In late October 2013, the Union Leader reported a troubling piece of news that has received little attention: that the Nashua Police Department has potentially failed to comply with the constitutional requirement that all defendants in criminal cases be provided with favorable evidence material to their defense.  This is inexcusable.
Based only on a press release published by the New Hampshire Attorney General’s Office, here’s what we know: John Seusing, now the Nashua police chief, lied to his superiors when a complaint arose from an arrest occurring at a bar in Nashua in the mid-1980s.  One of the people Mr. Seusing arrested during this incident filed a lawsuit against him and other officers alleging excessive force/false arrest, which ultimately settled.  When asked about this case by his superiors, Mr. Seusing deliberately lied, telling them that he did not make the arrest in the first place.  Mr. Seusing corrected the lie before he was confronted by his superiors.  He was then suspended for 15 days.
These facts have been buried within Mr. Seusing’s personnel file for approximately 27 years and only saw the light of day because a former Nashua police officer filed a complaint with the New Hampshire Attorney General’s Office concerning the incident in the spring of 2013.
What’s outrageous is not that Mr.
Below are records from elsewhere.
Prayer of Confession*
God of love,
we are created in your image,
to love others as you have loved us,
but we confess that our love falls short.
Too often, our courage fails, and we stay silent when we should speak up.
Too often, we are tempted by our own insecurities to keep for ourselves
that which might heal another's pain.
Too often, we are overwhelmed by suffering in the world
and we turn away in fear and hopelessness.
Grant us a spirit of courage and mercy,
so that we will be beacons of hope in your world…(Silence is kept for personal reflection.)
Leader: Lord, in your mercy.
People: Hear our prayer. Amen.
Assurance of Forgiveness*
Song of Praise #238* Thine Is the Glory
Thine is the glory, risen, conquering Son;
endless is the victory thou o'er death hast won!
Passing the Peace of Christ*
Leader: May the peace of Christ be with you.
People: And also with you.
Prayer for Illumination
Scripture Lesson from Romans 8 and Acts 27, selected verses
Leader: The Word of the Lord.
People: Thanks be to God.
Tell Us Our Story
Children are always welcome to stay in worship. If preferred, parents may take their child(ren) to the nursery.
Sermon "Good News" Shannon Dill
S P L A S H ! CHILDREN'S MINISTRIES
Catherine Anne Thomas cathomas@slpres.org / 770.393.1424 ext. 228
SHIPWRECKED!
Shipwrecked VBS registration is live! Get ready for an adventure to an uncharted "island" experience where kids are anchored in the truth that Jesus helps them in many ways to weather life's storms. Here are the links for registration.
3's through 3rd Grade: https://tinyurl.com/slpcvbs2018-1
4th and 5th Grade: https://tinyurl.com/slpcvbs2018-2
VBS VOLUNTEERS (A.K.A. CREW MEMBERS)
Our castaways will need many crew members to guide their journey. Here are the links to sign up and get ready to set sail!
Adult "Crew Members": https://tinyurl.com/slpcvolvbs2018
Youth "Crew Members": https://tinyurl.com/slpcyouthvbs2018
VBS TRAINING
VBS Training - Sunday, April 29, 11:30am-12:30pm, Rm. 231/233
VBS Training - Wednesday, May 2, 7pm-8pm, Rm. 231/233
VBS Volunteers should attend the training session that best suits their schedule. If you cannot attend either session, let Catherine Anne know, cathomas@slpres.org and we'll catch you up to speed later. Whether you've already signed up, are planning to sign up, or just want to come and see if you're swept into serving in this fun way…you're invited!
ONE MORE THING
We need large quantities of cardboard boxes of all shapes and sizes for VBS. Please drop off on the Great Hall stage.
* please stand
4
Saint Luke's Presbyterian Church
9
Seusing lied.  It’s the fact that, as disclosed by the Attorney General’s Office in an August 2013 press release discussing its investigation, the Nashua Police Department apparently never disclosed this lie—with the exception of one instance in 1995—in later criminal cases in which Mr. Seusing was a testifying witness.  As the Attorney General’s Office noted, “[i]t is likely that this incident was not disclosed in any other criminal case.”  The Attorney General’s Office even acknowledged that it “would have continued to disclose this incident out of an abundance of caution, and will now make such notification in the future should Seusing be a witness in any case.”
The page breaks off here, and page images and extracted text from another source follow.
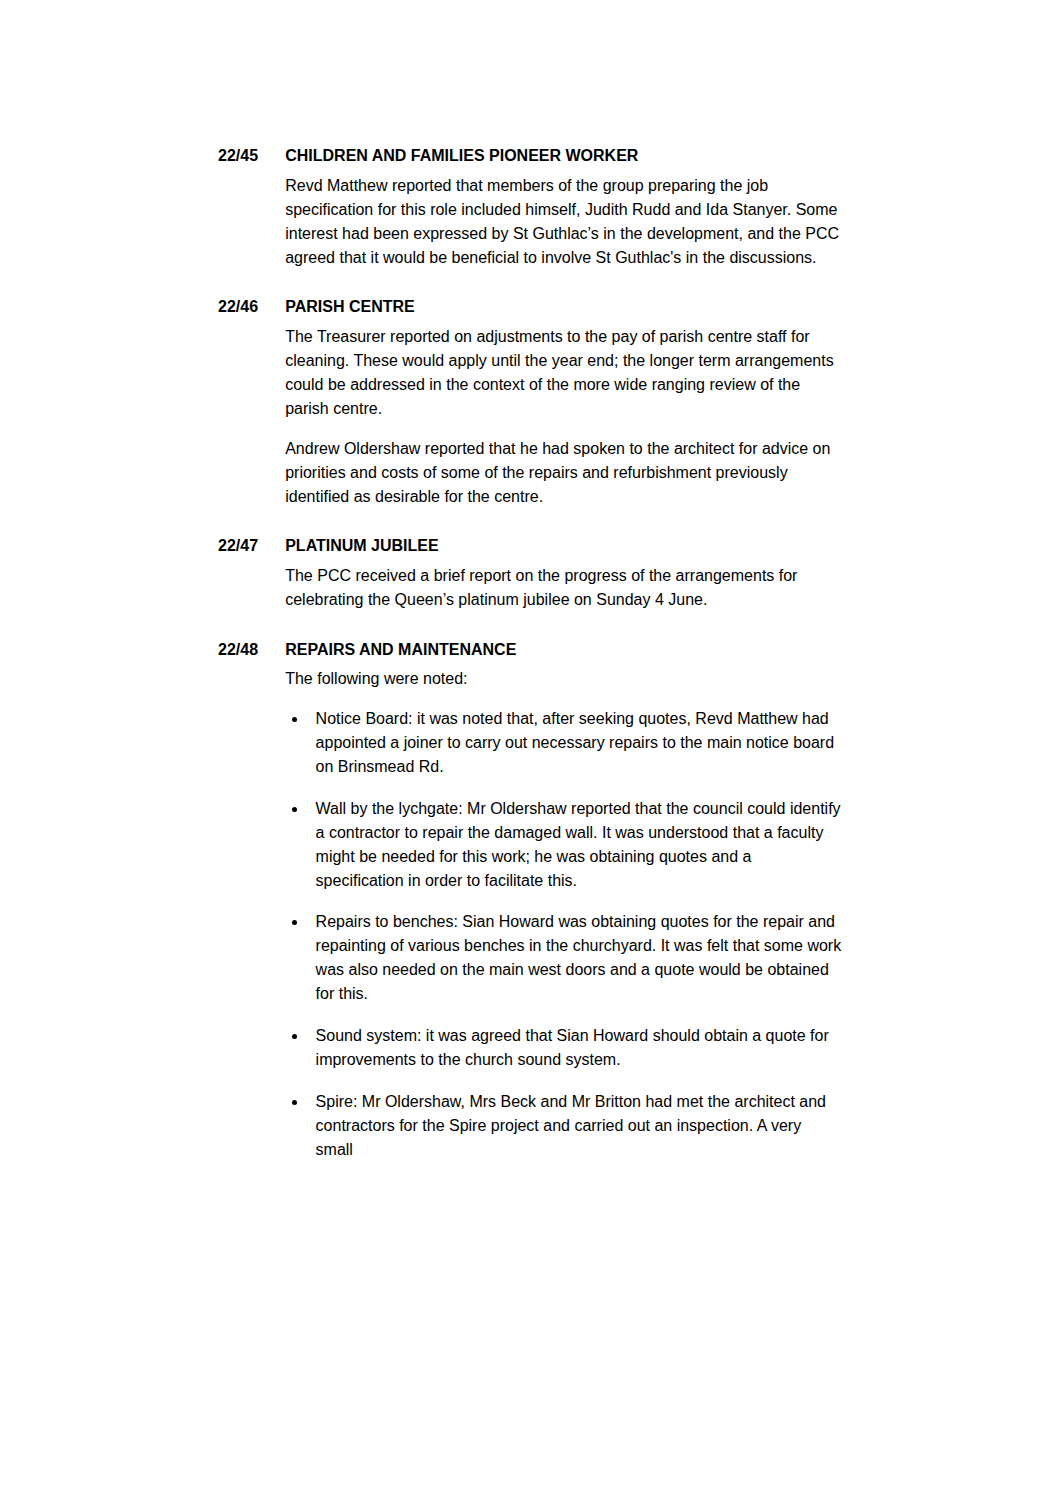22/45 Children and Families Pioneer Worker
Revd Matthew reported that members of the group preparing the job specification for this role included himself, Judith Rudd and Ida Stanyer. Some interest had been expressed by St Guthlac’s in the development, and the PCC agreed that it would be beneficial to involve St Guthlac's in the discussions.
22/46 Parish Centre
The Treasurer reported on adjustments to the pay of parish centre staff for cleaning. These would apply until the year end; the longer term arrangements could be addressed in the context of the more wide ranging review of the parish centre.
Andrew Oldershaw reported that he had spoken to the architect for advice on priorities and costs of some of the repairs and refurbishment previously identified as desirable for the centre.
22/47 Platinum Jubilee
The PCC received a brief report on the progress of the arrangements for celebrating the Queen’s platinum jubilee on Sunday 4 June.
22/48 Repairs and Maintenance
The following were noted:
Notice Board: it was noted that, after seeking quotes, Revd Matthew had appointed a joiner to carry out necessary repairs to the main notice board on Brinsmead Rd.
Wall by the lychgate: Mr Oldershaw reported that the council could identify a contractor to repair the damaged wall. It was understood that a faculty might be needed for this work; he was obtaining quotes and a specification in order to facilitate this.
Repairs to benches: Sian Howard was obtaining quotes for the repair and repainting of various benches in the churchyard. It was felt that some work was also needed on the main west doors and a quote would be obtained for this.
Sound system: it was agreed that Sian Howard should obtain a quote for improvements to the church sound system.
Spire: Mr Oldershaw, Mrs Beck and Mr Britton had met the architect and contractors for the Spire project and carried out an inspection. A very small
This is not how our system works.  A trial is a search for the truth, not a game of hide and seek.  This is especially true when the State of New Hampshire is deciding whether to take away a citizen’s liberty.  To ensure that criminal trials will be reliable, truth-seeking procedures, the New Hampshire Constitution commands that all criminal defendants have a right “to produce all proofs that may be favorable to [them].”  As the New Hampshire Supreme Court held in the 1995 decision State of New Hampshire v. Laurie, these “proofs” include evidence that could cast doubt on a police officer’s character and credibility.  This fundamental principle that all evidence material either to guilt or to punishment must be disclosed can also be found in the 1963 U.S. Supreme Court decision Brady v. Maryland and the due process provisions of the Fourteenth Amendment.
As a result of its investigation into Mr. Seusing’s conduct, the Attorney General decided in late August 2013 to notify three individuals who were convicted of homicide based, at least in part, on Mr. Seusing’s testimony: Eduardo Lopez Jr. (incarcerated since 1991), Timothy Brown (incarcerated since 1987), and Ronald Schultz (incarcerated since 1994).
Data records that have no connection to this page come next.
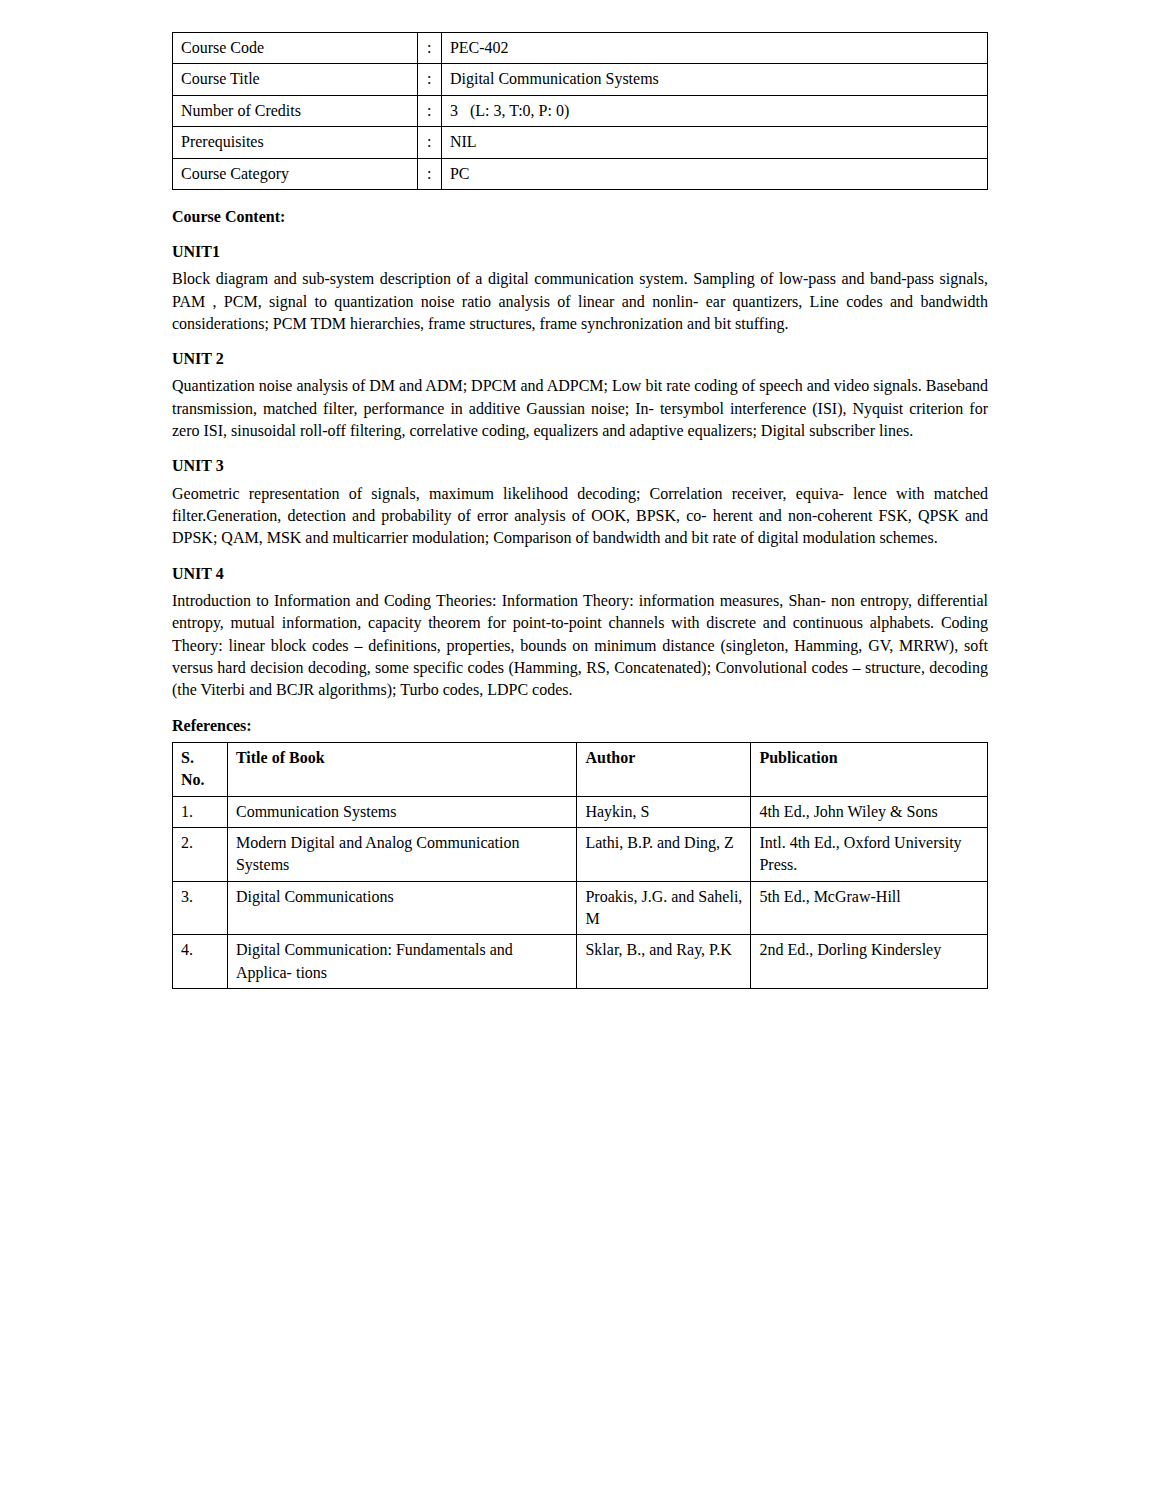| Course Code | : | PEC-402 |
| Course Title | : | Digital Communication Systems |
| Number of Credits | : | 3 (L: 3, T:0, P: 0) |
| Prerequisites | : | NIL |
| Course Category | : | PC |
Course Content:
UNIT1
Block diagram and sub-system description of a digital communication system. Sampling of low-pass and band-pass signals, PAM , PCM, signal to quantization noise ratio analysis of linear and nonlin- ear quantizers, Line codes and bandwidth considerations; PCM TDM hierarchies, frame structures, frame synchronization and bit stuffing.
UNIT 2
Quantization noise analysis of DM and ADM; DPCM and ADPCM; Low bit rate coding of speech and video signals. Baseband transmission, matched filter, performance in additive Gaussian noise; In- tersymbol interference (ISI), Nyquist criterion for zero ISI, sinusoidal roll-off filtering, correlative coding, equalizers and adaptive equalizers; Digital subscriber lines.
UNIT 3
Geometric representation of signals, maximum likelihood decoding; Correlation receiver, equiva- lence with matched filter.Generation, detection and probability of error analysis of OOK, BPSK, co- herent and non-coherent FSK, QPSK and DPSK; QAM, MSK and multicarrier modulation; Comparison of bandwidth and bit rate of digital modulation schemes.
UNIT 4
Introduction to Information and Coding Theories: Information Theory: information measures, Shan- non entropy, differential entropy, mutual information, capacity theorem for point-to-point channels with discrete and continuous alphabets. Coding Theory: linear block codes – definitions, properties, bounds on minimum distance (singleton, Hamming, GV, MRRW), soft versus hard decision decoding, some specific codes (Hamming, RS, Concatenated); Convolutional codes – structure, decoding (the Viterbi and BCJR algorithms); Turbo codes, LDPC codes.
References:
| S. No. | Title of Book | Author | Publication |
| --- | --- | --- | --- |
| 1. | Communication Systems | Haykin, S | 4th Ed., John Wiley & Sons |
| 2. | Modern Digital and Analog Communication Systems | Lathi, B.P. and Ding, Z | Intl. 4th Ed., Oxford University Press. |
| 3. | Digital Communications | Proakis, J.G. and Saheli, M | 5th Ed., McGraw-Hill |
| 4. | Digital Communication: Fundamentals and Applica- tions | Sklar, B., and Ray, P.K | 2nd Ed., Dorling Kindersley |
Aside from these three individuals, there are likely hundreds of other defendants in Nashua who were convicted since the mid-1980s without being informed of the fact that Mr. Seusing committed a lie and was disciplined.  The simple truth is that these convicted defendants have a right to be informed of this potential violation of their rights.  These defendants have a right to ask a Judge to determine whether, based on the specific facts and circumstances of their cases, Mr. Seusing’s lie and subsequent discipline constitute favorable, exculpatory evidence that was knowingly withheld.
In December 2013, the NHCLU, along with the New Hampshire Association of Criminal Defense Lawyers, sent letters to the Hillsborough County Attorney's Office and the Attorney General's Office seeking written confirmation as to whether they will be (i) identifying all cases they handled from approximately 1986 to the present that resulted in a conviction in which Mr. Seusing was a testifying or potential witness, and (ii) notifying in such cases either defendants or their counsel of the fact that Mr. Seusing lied to his superiors and was subsequently disciplined for 15 days after correcting the lie.  As explained in these letters, prosecutors have an obligation to follow New Hampshire law, which makes clear that “[t]he duty to disclose exculpatory evidence that should have been disclosed prior to trial … is an ongoing duty that extends beyond a finding of guilt.”